Michael started to scream, and Denise jumped back from him. She turned to run again, but stopped cold. There in the street, half a block away, stood the little girl. Michael turned when Denise cried out, and as he looked back the little girl smiled again. Tears of dark blood began to fall down her cheeks, her smile getting ever wider. As they looked on, the little girl slowly raised the headless doll up in front of her, turning the doll to face them.
Michael and Denise started to step back when they heard a great rushing sound. They looked down the street, past the girl, to the next intersection. Everything around them seemed to blur, as if there were two or more of everything. The world started to move again, but it seemed wrong.
Everything seemed to move backwards.
They looked around as people seemed to back up instead of finishing whatever path they had been on. People weren’t standing up as much as they were put back in place, caught by some unseen force. Birds in the sky backed up on their routes, and the sounds of the city were being played again. The group of people near the bank all seemed to lean back, the dominoes being put back in place.
They stood in the street, now the little girl was just twenty feet away near the trail of blood. The girl was reaching down to the lost doll’s head, grabbing it up quickly in her hand. With a twist she screwed the head back on the doll, and turned to face them.
She still smiled, slowly holding the fixed doll up in front of her face. As Michael and Denise looked on, she lowered her head, eyes as dark as an empty skull. She moved her thumbs under the doll’s head as she started to pucker her lips, staring at them with hatred.
With a quick pop of her thumbs the doll’s head went flying away again. Suddenly there was a huge roar, a flash of metal and the sickly sounds of crushing bone and flesh.
The street was filled with life again. People moved about their way, cars drove down the street and birds chirped in the sky. Everything seemed normal, except in front of the bank. Everything there seemed to be stopped.
“You come on with me now,” her mom said. “You don’t need to see what happened to those people.” They walked down the street, away from the bank. Her mom gripped her hand tightly, gently but firmly pulling her down the sidewalk.

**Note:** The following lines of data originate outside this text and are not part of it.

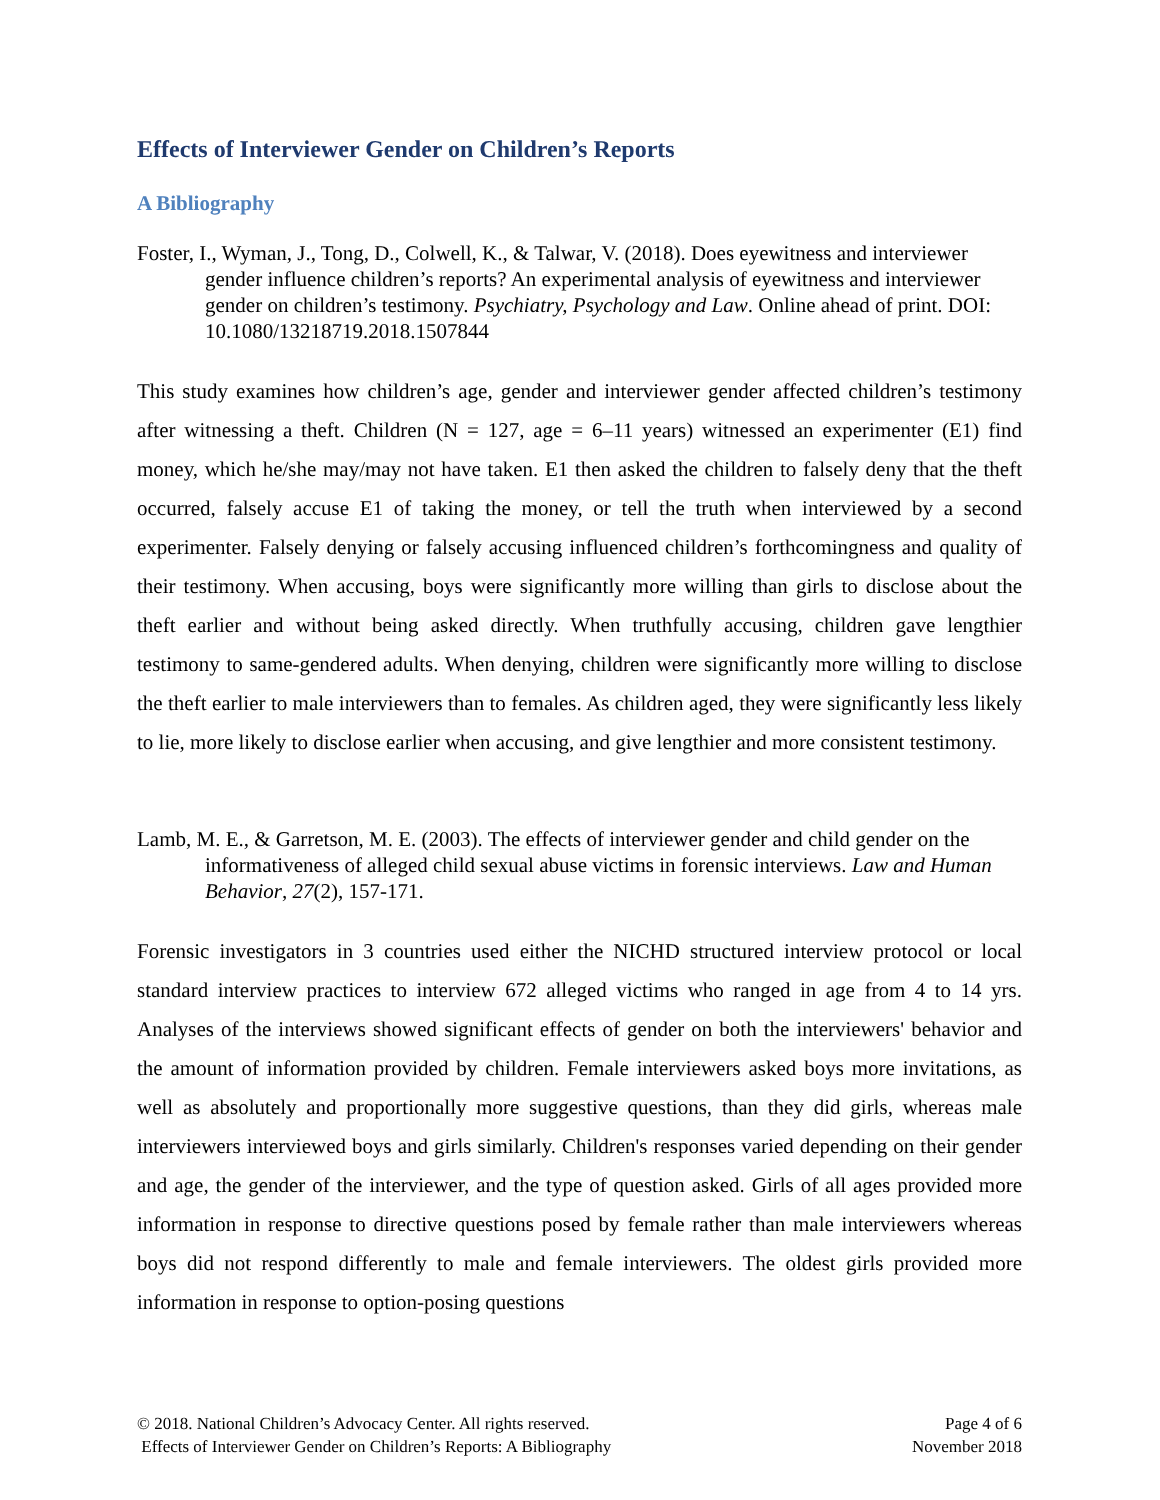Effects of Interviewer Gender on Children’s Reports
A Bibliography
Foster, I., Wyman, J., Tong, D., Colwell, K., & Talwar, V. (2018). Does eyewitness and interviewer gender influence children’s reports? An experimental analysis of eyewitness and interviewer gender on children’s testimony. Psychiatry, Psychology and Law. Online ahead of print. DOI: 10.1080/13218719.2018.1507844
This study examines how children’s age, gender and interviewer gender affected children’s testimony after witnessing a theft. Children (N = 127, age = 6–11 years) witnessed an experimenter (E1) find money, which he/she may/may not have taken. E1 then asked the children to falsely deny that the theft occurred, falsely accuse E1 of taking the money, or tell the truth when interviewed by a second experimenter. Falsely denying or falsely accusing influenced children’s forthcomingness and quality of their testimony. When accusing, boys were significantly more willing than girls to disclose about the theft earlier and without being asked directly. When truthfully accusing, children gave lengthier testimony to same-gendered adults. When denying, children were significantly more willing to disclose the theft earlier to male interviewers than to females. As children aged, they were significantly less likely to lie, more likely to disclose earlier when accusing, and give lengthier and more consistent testimony.
Lamb, M. E., & Garretson, M. E. (2003). The effects of interviewer gender and child gender on the informativeness of alleged child sexual abuse victims in forensic interviews. Law and Human Behavior, 27(2), 157-171.
Forensic investigators in 3 countries used either the NICHD structured interview protocol or local standard interview practices to interview 672 alleged victims who ranged in age from 4 to 14 yrs. Analyses of the interviews showed significant effects of gender on both the interviewers' behavior and the amount of information provided by children. Female interviewers asked boys more invitations, as well as absolutely and proportionally more suggestive questions, than they did girls, whereas male interviewers interviewed boys and girls similarly. Children's responses varied depending on their gender and age, the gender of the interviewer, and the type of question asked. Girls of all ages provided more information in response to directive questions posed by female rather than male interviewers whereas boys did not respond differently to male and female interviewers. The oldest girls provided more information in response to option-posing questions
© 2018. National Children’s Advocacy Center. All rights reserved.
Effects of Interviewer Gender on Children’s Reports: A Bibliography
Page 4 of 6
November 2018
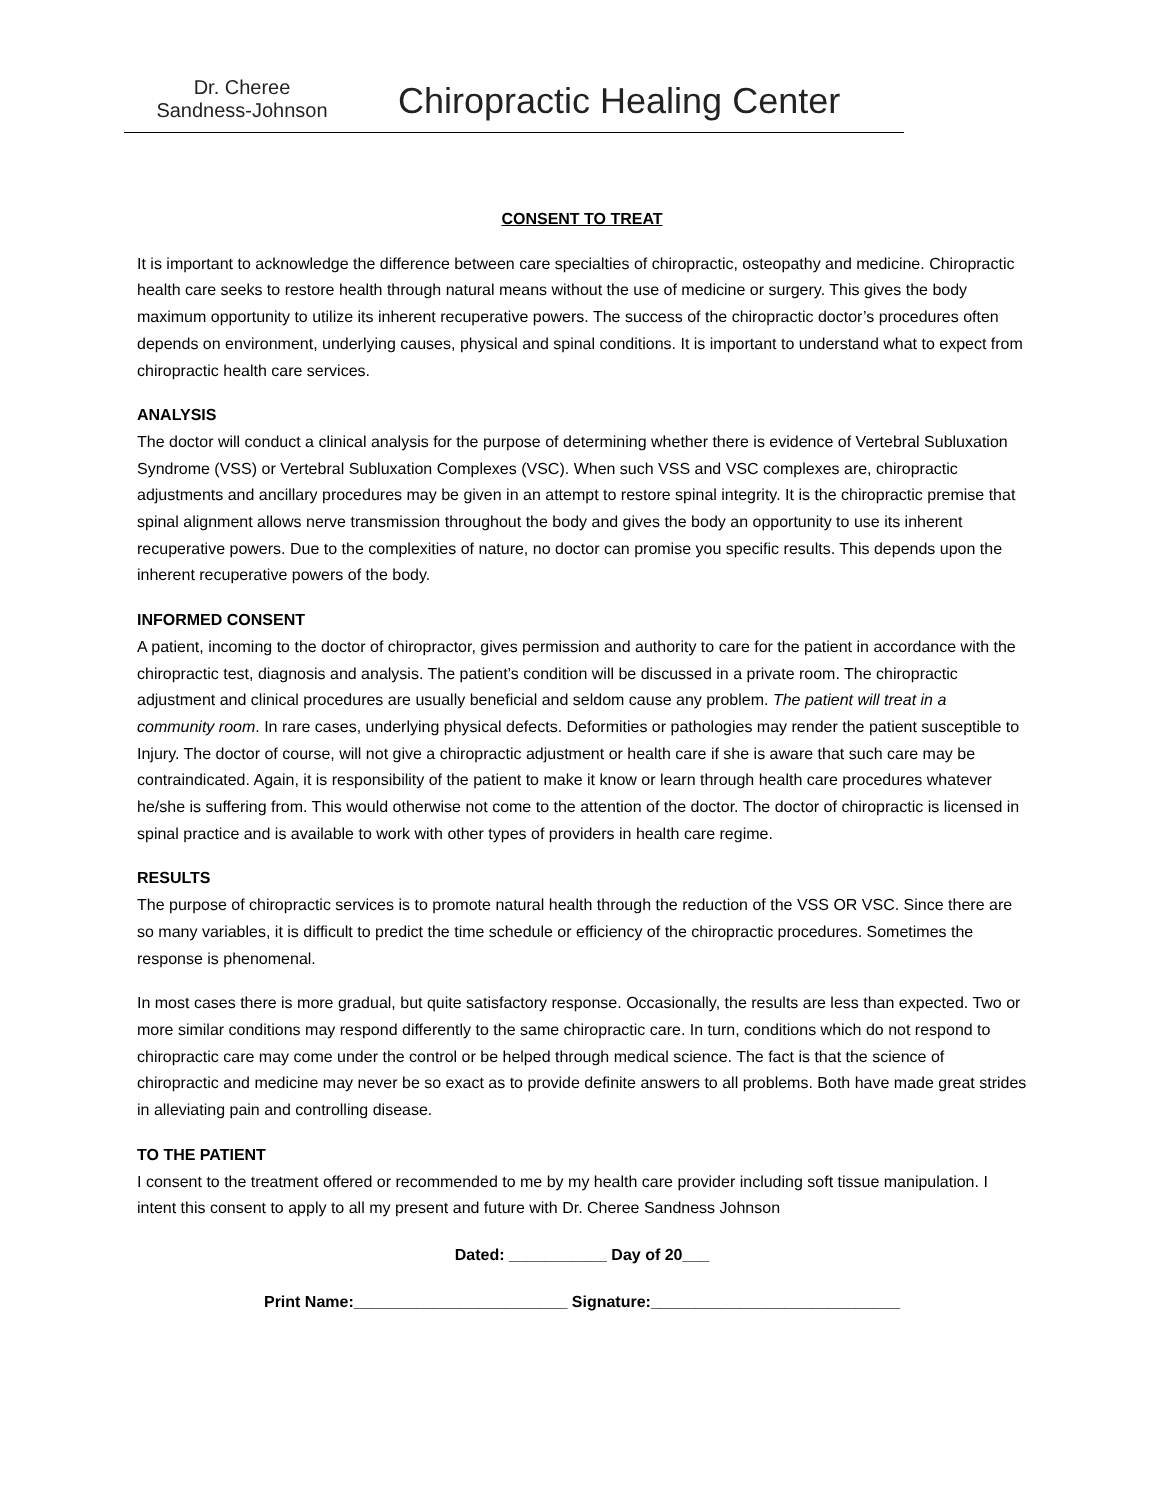Dr. Cheree
Sandness-Johnson
Chiropractic Healing Center
CONSENT TO TREAT
It is important to acknowledge the difference between care specialties of chiropractic, osteopathy and medicine. Chiropractic health care seeks to restore health through natural means without the use of medicine or surgery. This gives the body maximum opportunity to utilize its inherent recuperative powers. The success of the chiropractic doctor’s procedures often depends on environment, underlying causes, physical and spinal conditions. It is important to understand what to expect from chiropractic health care services.
ANALYSIS
The doctor will conduct a clinical analysis for the purpose of determining whether there is evidence of Vertebral Subluxation Syndrome (VSS) or Vertebral Subluxation Complexes (VSC). When such VSS and VSC complexes are, chiropractic adjustments and ancillary procedures may be given in an attempt to restore spinal integrity. It is the chiropractic premise that spinal alignment allows nerve transmission throughout the body and gives the body an opportunity to use its inherent recuperative powers. Due to the complexities of nature, no doctor can promise you specific results. This depends upon the inherent recuperative powers of the body.
INFORMED CONSENT
A patient, incoming to the doctor of chiropractor, gives permission and authority to care for the patient in accordance with the chiropractic test, diagnosis and analysis. The patient’s condition will be discussed in a private room. The chiropractic adjustment and clinical procedures are usually beneficial and seldom cause any problem. The patient will treat in a community room. In rare cases, underlying physical defects. Deformities or pathologies may render the patient susceptible to Injury. The doctor of course, will not give a chiropractic adjustment or health care if she is aware that such care may be contraindicated. Again, it is responsibility of the patient to make it know or learn through health care procedures whatever he/she is suffering from. This would otherwise not come to the attention of the doctor. The doctor of chiropractic is licensed in spinal practice and is available to work with other types of providers in health care regime.
RESULTS
The purpose of chiropractic services is to promote natural health through the reduction of the VSS OR VSC. Since there are so many variables, it is difficult to predict the time schedule or efficiency of the chiropractic procedures. Sometimes the response is phenomenal.
In most cases there is more gradual, but quite satisfactory response. Occasionally, the results are less than expected. Two or more similar conditions may respond differently to the same chiropractic care. In turn, conditions which do not respond to chiropractic care may come under the control or be helped through medical science. The fact is that the science of chiropractic and medicine may never be so exact as to provide definite answers to all problems. Both have made great strides in alleviating pain and controlling disease.
TO THE PATIENT
I consent to the treatment offered or recommended to me by my health care provider including soft tissue manipulation. I intent this consent to apply to all my present and future with Dr. Cheree Sandness Johnson
Dated: ___________ Day of 20___
Print Name:________________________ Signature:____________________________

As they passed a man who wanted to see what happened, he asked, “was there an accident? Did someone get hurt?” He didn’t really stop to hear the answer, more or less only pausing for any information he could get.
“Two bank robbers were hit by a truck,” her mom said back to him. The man walked on, hardly listening. Her mom looked down at her, holding her hand a little tighter. “I shouldn’t say this to you, but at least they won’t be harming anyone else,” her mom said. She looked down and gave the little girl a warm smile. “Sorry about your doll’s head, it’s probably stuck back there too.”
The little girl smiled, looking down as she walked. She held her headless doll tightly, and whispered quietly to it.
“I don’t think anything is really stuck anymore.”